**Your assignment**
Set every entry down again, unchanged, picture-free.

**Given data**
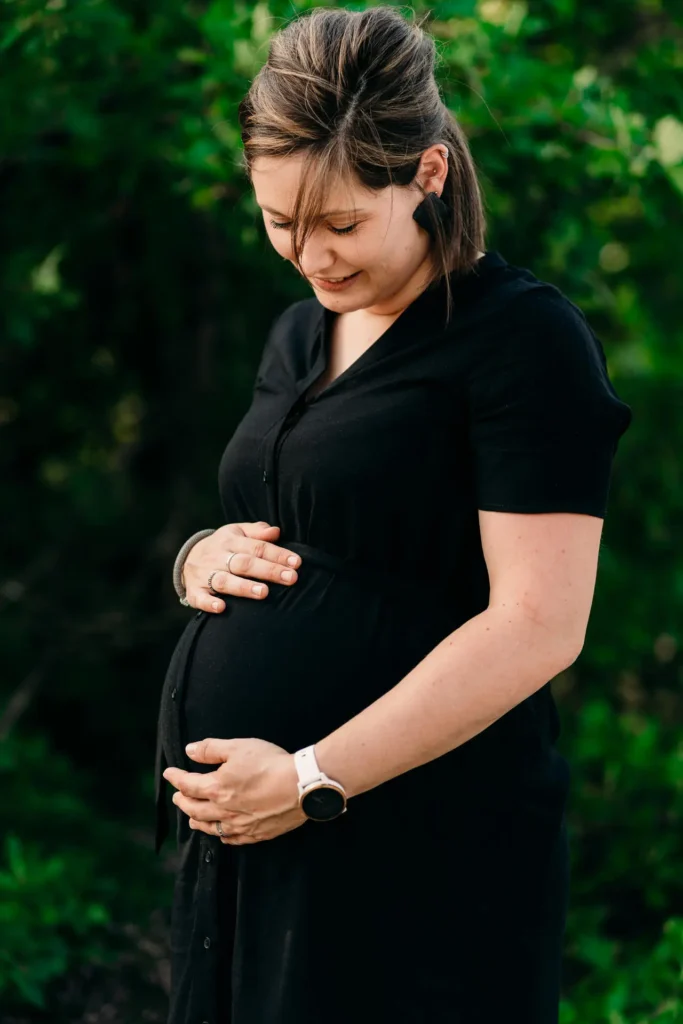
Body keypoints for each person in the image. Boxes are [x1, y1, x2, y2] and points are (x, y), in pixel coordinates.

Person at [153, 7, 633, 1024]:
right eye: (280, 222)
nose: (309, 257)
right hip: (251, 844)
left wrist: (313, 777)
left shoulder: (519, 341)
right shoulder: (297, 334)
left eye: (338, 225)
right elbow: (302, 527)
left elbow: (539, 623)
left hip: (413, 837)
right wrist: (199, 557)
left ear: (426, 175)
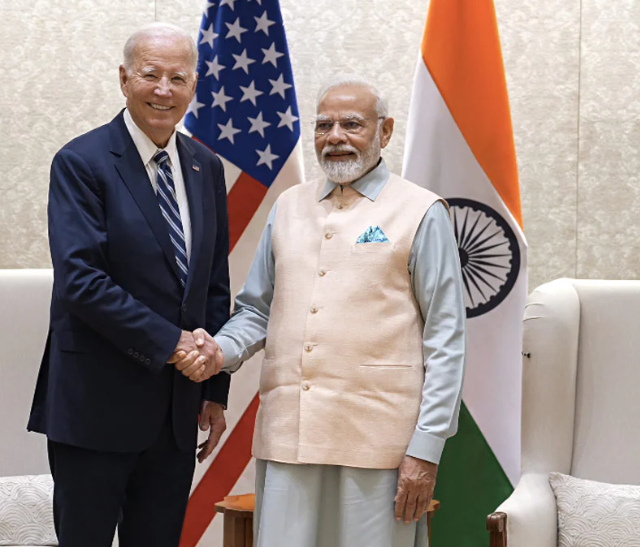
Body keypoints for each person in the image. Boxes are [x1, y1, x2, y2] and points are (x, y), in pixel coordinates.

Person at [207, 76, 467, 547]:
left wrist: (426, 449)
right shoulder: (288, 206)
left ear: (385, 131)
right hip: (289, 437)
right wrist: (216, 352)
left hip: (380, 444)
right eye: (324, 125)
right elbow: (257, 310)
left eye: (352, 124)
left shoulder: (422, 211)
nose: (336, 137)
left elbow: (446, 340)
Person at [27, 22, 229, 547]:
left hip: (177, 413)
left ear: (193, 86)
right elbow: (81, 281)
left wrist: (214, 388)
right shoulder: (81, 162)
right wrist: (174, 344)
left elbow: (212, 284)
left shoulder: (206, 167)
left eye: (178, 78)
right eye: (150, 74)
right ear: (124, 78)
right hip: (95, 407)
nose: (164, 89)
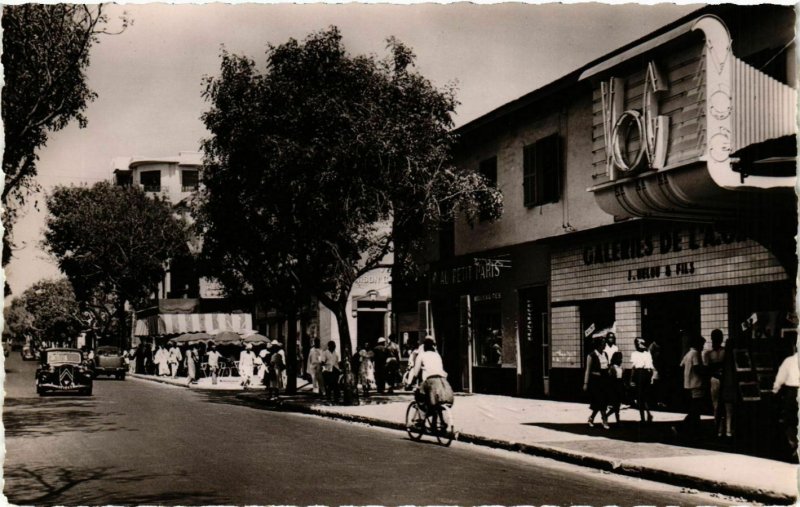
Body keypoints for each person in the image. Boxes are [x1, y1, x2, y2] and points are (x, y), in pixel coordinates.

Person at [409, 337, 454, 429]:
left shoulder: (421, 355)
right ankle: (437, 422)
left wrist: (410, 383)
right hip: (442, 380)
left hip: (430, 380)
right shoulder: (437, 355)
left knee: (419, 396)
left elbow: (416, 373)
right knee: (437, 400)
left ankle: (421, 420)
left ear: (424, 346)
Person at [772, 349, 799, 460]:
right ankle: (794, 444)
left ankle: (794, 444)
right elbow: (780, 377)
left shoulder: (790, 361)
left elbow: (780, 378)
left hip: (792, 392)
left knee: (791, 420)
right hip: (792, 392)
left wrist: (775, 390)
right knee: (791, 419)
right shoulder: (789, 361)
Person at [678, 334, 706, 439]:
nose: (703, 347)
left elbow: (681, 365)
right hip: (697, 384)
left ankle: (693, 429)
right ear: (698, 344)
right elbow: (697, 367)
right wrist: (705, 374)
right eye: (702, 344)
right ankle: (684, 428)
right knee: (696, 409)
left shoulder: (688, 353)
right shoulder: (695, 353)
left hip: (688, 385)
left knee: (694, 408)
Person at [702, 329, 726, 437]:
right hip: (718, 379)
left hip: (716, 379)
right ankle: (720, 427)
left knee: (718, 404)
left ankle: (719, 427)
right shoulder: (722, 352)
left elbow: (707, 368)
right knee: (720, 404)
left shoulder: (709, 354)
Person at [583, 336, 610, 429]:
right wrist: (585, 383)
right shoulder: (591, 355)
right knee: (600, 400)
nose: (605, 344)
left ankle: (591, 418)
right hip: (596, 381)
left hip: (605, 380)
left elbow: (607, 366)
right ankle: (605, 420)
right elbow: (588, 370)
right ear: (598, 344)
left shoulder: (605, 354)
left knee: (601, 402)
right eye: (603, 343)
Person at [630, 337, 654, 423]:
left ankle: (648, 414)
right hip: (638, 374)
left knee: (644, 396)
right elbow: (633, 367)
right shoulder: (634, 354)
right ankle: (643, 417)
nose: (640, 344)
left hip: (646, 374)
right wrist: (632, 379)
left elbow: (651, 367)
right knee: (640, 397)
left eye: (642, 343)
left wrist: (651, 377)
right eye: (638, 343)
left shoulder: (647, 354)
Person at [608, 351, 624, 424]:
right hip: (614, 387)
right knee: (615, 406)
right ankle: (617, 420)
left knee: (617, 405)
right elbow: (611, 379)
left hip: (620, 387)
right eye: (619, 358)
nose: (620, 360)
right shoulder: (612, 367)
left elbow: (622, 378)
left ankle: (606, 416)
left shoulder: (621, 367)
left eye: (621, 358)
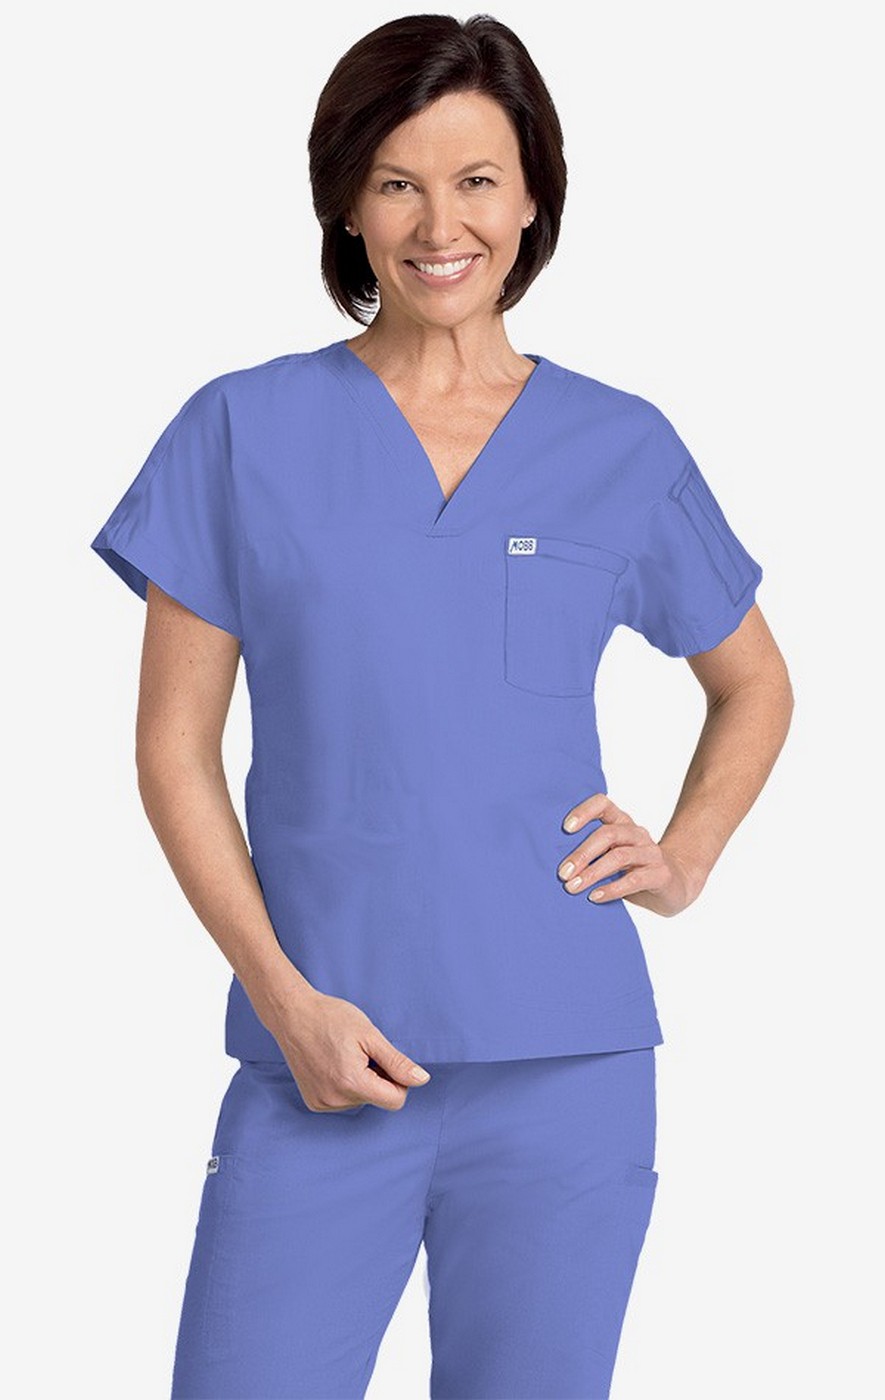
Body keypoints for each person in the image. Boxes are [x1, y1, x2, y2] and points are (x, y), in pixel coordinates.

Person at [88, 13, 793, 1400]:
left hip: (569, 1060)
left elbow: (754, 680)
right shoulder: (240, 429)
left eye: (476, 181)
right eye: (396, 182)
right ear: (347, 205)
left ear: (531, 199)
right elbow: (173, 750)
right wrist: (281, 998)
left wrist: (685, 857)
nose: (437, 224)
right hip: (321, 1054)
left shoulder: (619, 444)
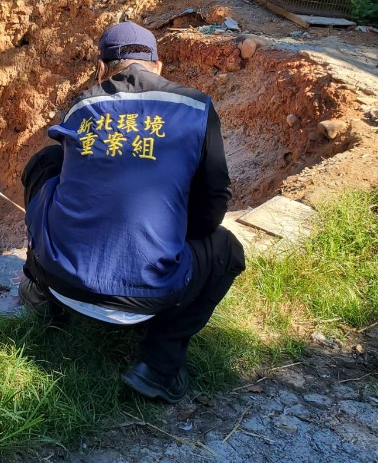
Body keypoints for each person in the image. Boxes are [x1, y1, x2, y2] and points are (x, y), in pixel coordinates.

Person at [20, 20, 245, 403]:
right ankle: (158, 367)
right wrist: (170, 233)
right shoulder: (196, 109)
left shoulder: (83, 105)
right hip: (150, 297)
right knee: (225, 249)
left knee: (46, 162)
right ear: (157, 66)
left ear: (101, 67)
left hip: (64, 280)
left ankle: (40, 291)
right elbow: (213, 202)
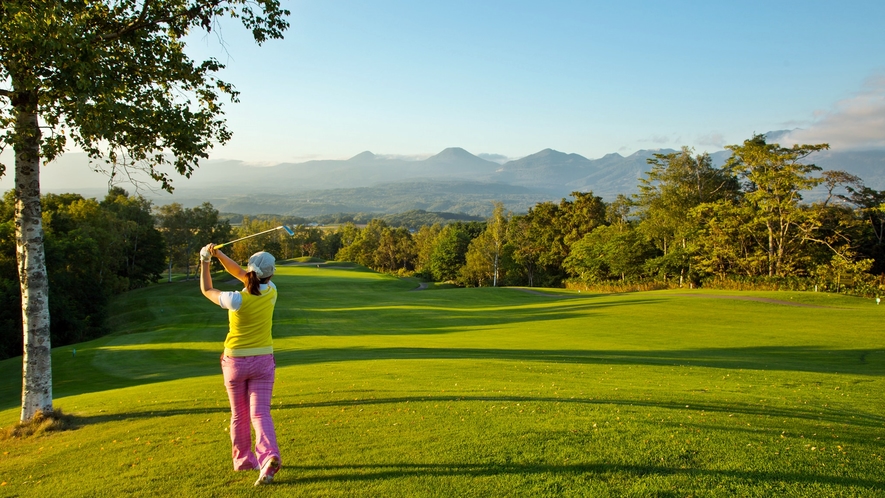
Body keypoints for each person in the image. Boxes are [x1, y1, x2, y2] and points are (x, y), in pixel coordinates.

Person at [199, 244, 282, 486]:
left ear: (250, 270)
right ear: (271, 274)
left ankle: (245, 460)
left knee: (239, 414)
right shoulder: (273, 291)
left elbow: (207, 289)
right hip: (264, 361)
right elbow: (240, 273)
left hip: (235, 362)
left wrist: (205, 260)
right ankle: (268, 457)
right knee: (260, 413)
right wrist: (217, 254)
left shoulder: (234, 299)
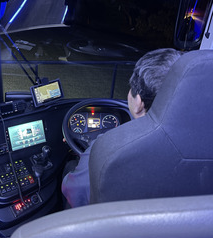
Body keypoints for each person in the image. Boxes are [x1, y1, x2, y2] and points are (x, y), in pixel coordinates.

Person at [62, 48, 183, 208]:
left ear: (139, 103)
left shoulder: (104, 147)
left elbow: (75, 195)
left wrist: (85, 157)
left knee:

**Your response**
Body keypoints for each person in the image. Boxes are [x1, y1, x2, y2] and points are (x, y), in pixel coordinates.

Person at [153, 7, 633, 1024]:
right eye: (280, 222)
nose: (309, 257)
right hip: (251, 844)
left wrist: (313, 777)
left shoulder: (519, 341)
right shoulder: (297, 334)
left eye: (338, 225)
right elbow: (302, 527)
left elbow: (539, 623)
left hip: (413, 837)
right wrist: (199, 557)
left ear: (426, 175)
Body keypoints for each person in the image. Boxes are [x1, y1, x2, y2] and points are (x, y), in pixel coordinates.

Person at [207, 76, 467, 547]:
left wrist: (426, 449)
right shoulder: (288, 206)
left ear: (385, 131)
right hip: (289, 437)
right wrist: (216, 352)
left hip: (380, 444)
right eye: (324, 125)
right elbow: (257, 310)
left eye: (352, 124)
left shoulder: (422, 211)
nose: (336, 137)
left elbow: (446, 340)
Person at [27, 22, 229, 547]:
left hip: (177, 413)
left ear: (193, 86)
right elbow: (81, 281)
left wrist: (214, 388)
right shoulder: (81, 162)
right wrist: (174, 344)
left elbow: (212, 284)
left shoulder: (206, 167)
left eye: (178, 78)
right eye: (150, 74)
right ear: (124, 78)
right hip: (95, 407)
nose: (164, 89)
Body keypoints for each person in the image. Boxes are [x1, y1, x2, y2] and points are (x, y), in pixel coordinates.

Person at [409, 337, 454, 429]:
left shoulder: (421, 355)
right ankle: (437, 422)
left wrist: (410, 383)
right hip: (442, 380)
left hip: (430, 380)
right shoulder: (437, 355)
left knee: (419, 396)
left elbow: (416, 373)
right knee: (437, 400)
left ankle: (421, 420)
left ear: (424, 346)
Person at [772, 349, 799, 460]:
right ankle: (794, 444)
left ankle: (794, 444)
right elbow: (780, 377)
left shoulder: (790, 361)
left elbow: (780, 378)
left hip: (792, 392)
left knee: (791, 420)
right hip: (792, 392)
left wrist: (775, 390)
right knee: (791, 419)
right shoulder: (789, 361)
Person at [678, 334, 706, 439]:
nose: (703, 347)
left elbow: (681, 365)
right hip: (697, 384)
left ankle: (693, 429)
right ear: (698, 344)
right elbow: (697, 367)
right wrist: (705, 374)
right eye: (702, 344)
right ankle: (684, 428)
right knee: (696, 409)
left shoulder: (688, 353)
right shoulder: (695, 353)
left hip: (688, 385)
left knee: (694, 408)
Person at [702, 329, 726, 437]:
right hip: (718, 379)
left hip: (716, 379)
right ankle: (720, 427)
left knee: (718, 404)
left ankle: (719, 427)
right shoulder: (722, 352)
left elbow: (707, 368)
right knee: (720, 404)
left shoulder: (709, 354)
Person at [583, 336, 610, 429]:
right wrist: (585, 383)
right shoulder: (591, 355)
right knee: (600, 400)
nose: (605, 344)
left ankle: (591, 418)
right hip: (596, 381)
left hip: (605, 380)
left elbow: (607, 366)
right ankle: (605, 420)
right elbow: (588, 370)
right ear: (598, 344)
left shoulder: (605, 354)
left knee: (601, 402)
right eye: (603, 343)
Person at [630, 337, 654, 423]:
left ankle: (648, 414)
right hip: (638, 374)
left knee: (644, 396)
right elbow: (633, 367)
right shoulder: (634, 354)
right ankle: (643, 417)
nose: (640, 344)
left hip: (646, 374)
right wrist: (632, 379)
left elbow: (651, 367)
right knee: (640, 397)
left eye: (642, 343)
left wrist: (651, 377)
right eye: (638, 343)
left shoulder: (647, 354)
Person at [608, 351, 624, 424]:
right hip: (614, 387)
right knee: (615, 406)
right ankle: (617, 420)
left knee: (617, 405)
right elbow: (611, 379)
left hip: (620, 387)
right eye: (619, 358)
nose: (620, 360)
right shoulder: (612, 367)
left elbow: (622, 378)
left ankle: (606, 416)
left shoulder: (621, 367)
left eye: (621, 358)
Body keypoints for each person in the image. Boxes are [x1, y1, x2, y2] and points are (x, y), in pixel coordinates.

Person at [88, 13, 793, 1400]:
left hip: (569, 1060)
left elbow: (754, 680)
right shoulder: (240, 429)
left eye: (476, 181)
right eye: (396, 182)
right ear: (347, 205)
left ear: (531, 199)
right elbow: (173, 750)
right wrist: (281, 998)
left wrist: (685, 857)
nose: (437, 224)
right hip: (321, 1054)
left shoulder: (619, 444)
Body keypoints for each person in the image. Boxes are [x1, y1, x2, y2] and points are (x, y), in pixel coordinates.

Person at [20, 20, 245, 403]:
right ankle: (158, 367)
right wrist: (170, 233)
right shoulder: (196, 109)
left shoulder: (83, 105)
right hip: (150, 297)
right knee: (225, 249)
left knee: (46, 162)
right ear: (157, 66)
left ear: (101, 67)
left hip: (64, 280)
left ankle: (40, 291)
right elbow: (213, 202)
Body keypoints for each person in the image. Boxes are [x1, y1, x2, y2] and points are (x, y), in pixel coordinates.

Person at [199, 244, 282, 486]:
left ear: (250, 270)
right ear: (271, 274)
left ankle: (245, 460)
left knee: (239, 414)
right shoulder: (273, 291)
left elbow: (207, 289)
right hip: (264, 361)
right elbow: (240, 273)
left hip: (235, 362)
left wrist: (205, 260)
right ankle: (268, 457)
right knee: (260, 413)
right wrist: (217, 254)
left shoulder: (234, 299)
Body keypoints for each person in the image. Boxes are [x1, y1, x2, y2] and points are (x, y), in pixel coordinates.

Person at [62, 48, 183, 208]:
left ear: (139, 103)
left shoulder: (104, 147)
left elbow: (75, 195)
left wrist: (85, 157)
left knee:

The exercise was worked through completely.